Um neurocirurgião e dois ex-executivos do PinterestRoon entram num bar e… Não, não é uma premissa para uma piada. Rohan Ramakrishna uniu forças com Vikram Bhaskaran e Arun Ranganathan e fundaram a Roon, uma nova rede social exclusiva para médicos. De acordo com a Medcity, a plataforma quer dar voz à “sabedoria coletiva” dos médicos, saindo das tradicionais trocas informais e comunidades online fragmentadas.
O lançamento da Roon teve lugar no último dia de abril. A plataforma gratuita foi fundada por Vikram Bhaskaran e Arun Ranganathan, dois ex-líderes do Pinterest, respectivamente CEO e diretor de tecnologia, e pelo neurocirurgião Rohan Ramakrishna, presidente da startup.
Ramakrishna explica que a Roon foi pensada e criada para resolver uma lacuna crescente na comunidade médica: a falta de um espaço online adequado para conectar, debater e partilhar conhecimento clínico.
O presidente da startup diz que existe um espaço para ferramentas de IA como o Claude da Anothropic ou o ChatGPT da OpenAI, mas o foco é resumir a literatura publicada. A Roon quer captar a “sabedoria coletiva” dos médicos, incluindo o seu julgamento único e experiência baseada em casos, conta Ramakrishna.
A Roon assume o compromisso de combinar dois elementos. A síntese de investigação impulsionada pela IA, e a discussão estruturada entre pares, espelhando eventos médicos do mundo real, como conferências de casos e clubes de leitura de artigos científicos.
Ramakrishna afirma que “em última análise, o que somos é uma infraestrutura para as melhores conversas médicas. Queremos fornecer essa infraestrutura para realmente desbloquear a sabedoria, a experiência, as nuances e o julgamento que estão presos na mente dos médicos. Há muita coisa na medicina e na saúde que não é publicada, que não está na web porque meio que existe apenas no cérebro dos médicos”.
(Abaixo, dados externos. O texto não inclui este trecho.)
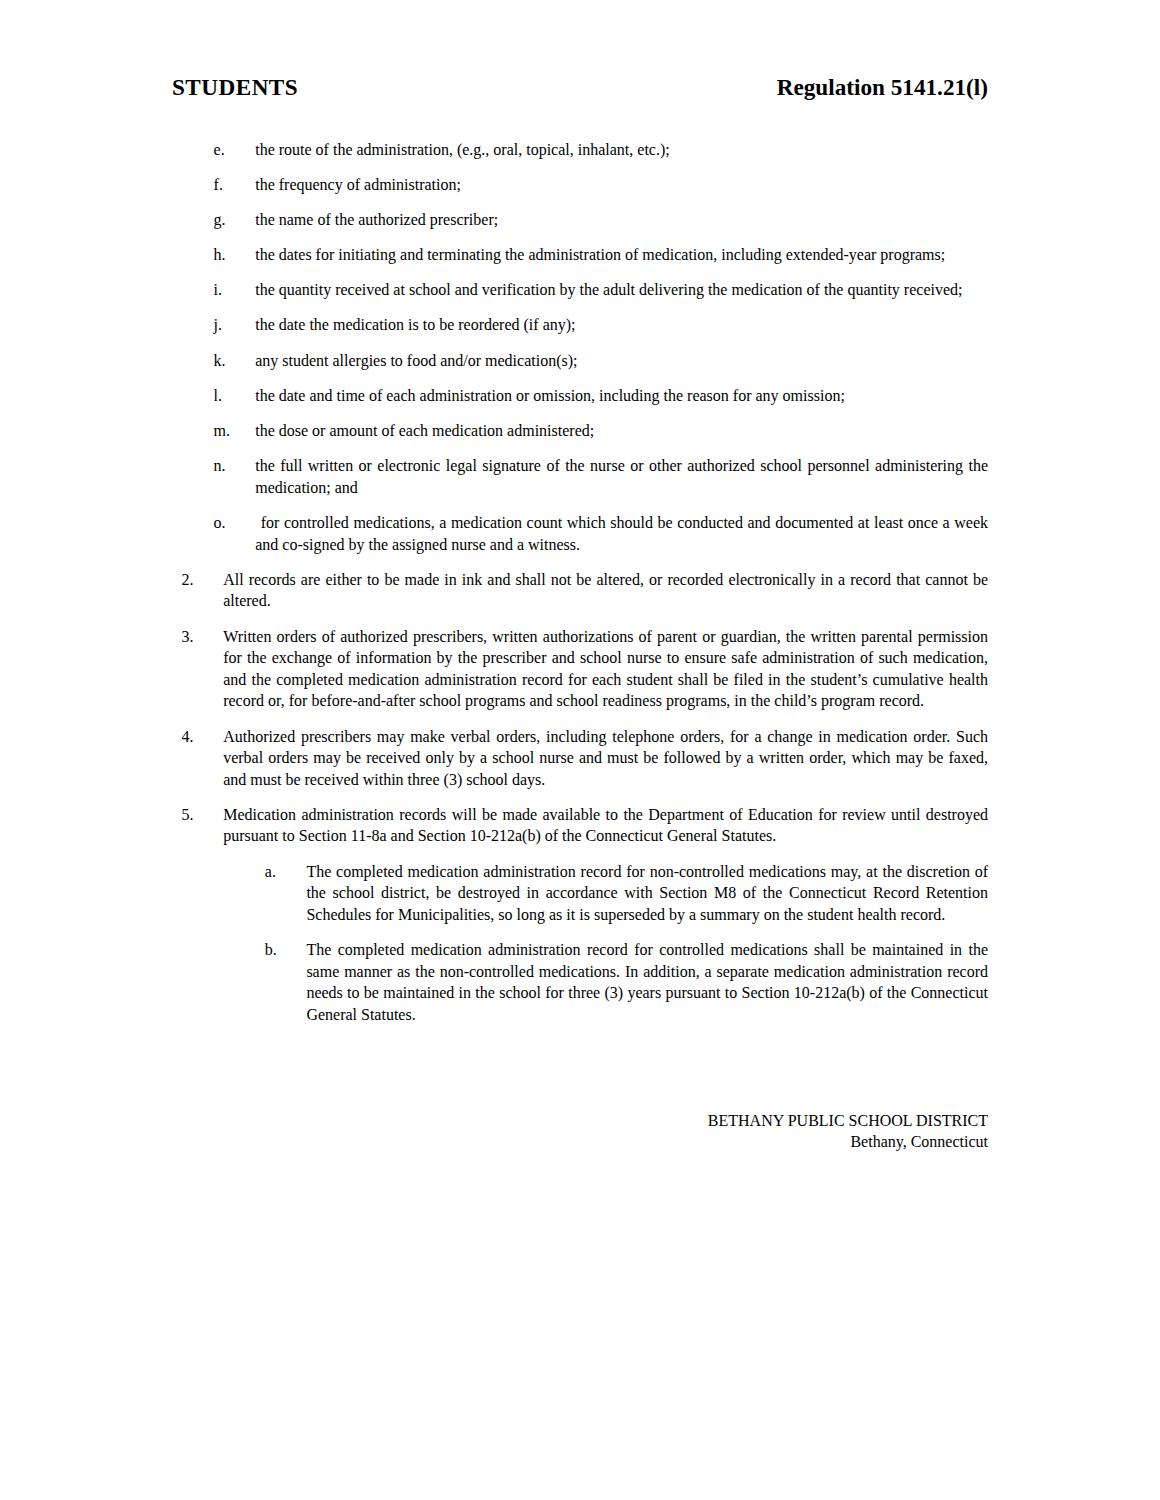STUDENTS
Regulation 5141.21(l)
e. the route of the administration, (e.g., oral, topical, inhalant, etc.);
f. the frequency of administration;
g. the name of the authorized prescriber;
h. the dates for initiating and terminating the administration of medication, including extended-year programs;
i. the quantity received at school and verification by the adult delivering the medication of the quantity received;
j. the date the medication is to be reordered (if any);
k. any student allergies to food and/or medication(s);
l. the date and time of each administration or omission, including the reason for any omission;
m. the dose or amount of each medication administered;
n. the full written or electronic legal signature of the nurse or other authorized school personnel administering the medication; and
o. for controlled medications, a medication count which should be conducted and documented at least once a week and co-signed by the assigned nurse and a witness.
2. All records are either to be made in ink and shall not be altered, or recorded electronically in a record that cannot be altered.
3. Written orders of authorized prescribers, written authorizations of parent or guardian, the written parental permission for the exchange of information by the prescriber and school nurse to ensure safe administration of such medication, and the completed medication administration record for each student shall be filed in the student’s cumulative health record or, for before-and-after school programs and school readiness programs, in the child’s program record.
4. Authorized prescribers may make verbal orders, including telephone orders, for a change in medication order. Such verbal orders may be received only by a school nurse and must be followed by a written order, which may be faxed, and must be received within three (3) school days.
5. Medication administration records will be made available to the Department of Education for review until destroyed pursuant to Section 11-8a and Section 10-212a(b) of the Connecticut General Statutes.
a. The completed medication administration record for non-controlled medications may, at the discretion of the school district, be destroyed in accordance with Section M8 of the Connecticut Record Retention Schedules for Municipalities, so long as it is superseded by a summary on the student health record.
b. The completed medication administration record for controlled medications shall be maintained in the same manner as the non-controlled medications. In addition, a separate medication administration record needs to be maintained in the school for three (3) years pursuant to Section 10-212a(b) of the Connecticut General Statutes.
BETHANY PUBLIC SCHOOL DISTRICT Bethany, Connecticut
A Roon foi criada para revelar e ampliar o conhecimento tácito das trocas informais, como os chats de grupo entre médicos, as consultas rápidas ou as conversas durante as reuniões, em grande parte inacessíveis fora dos pequenos círculos.
Esta não é a primeira proposta de rede social para médicos. Nos Estados Unidos, a rede social Doximity foi lançada em 2010, no Brasil, em 2013 foi lançada a Ology, em Portugal a TonicApp foi fundada em 2016 e lançada em 2017.
Ramakrishna defende que a sua startup foi concebida principalmente para discussões clínicas aprofundadas ou para a construção de comunidades. “Ninguém usa o Doximity como um espaço para construir comunidades entre médicos. Esta não é uma utilização que alguém imagine para o Doximity. Têm a sua ferramenta de apoio à decisão clínica, o seu marcador anónimo, a votação durante o ranking de hospitais da U.S. News & World Report — estas são as três principais interações que os médicos conhecem”.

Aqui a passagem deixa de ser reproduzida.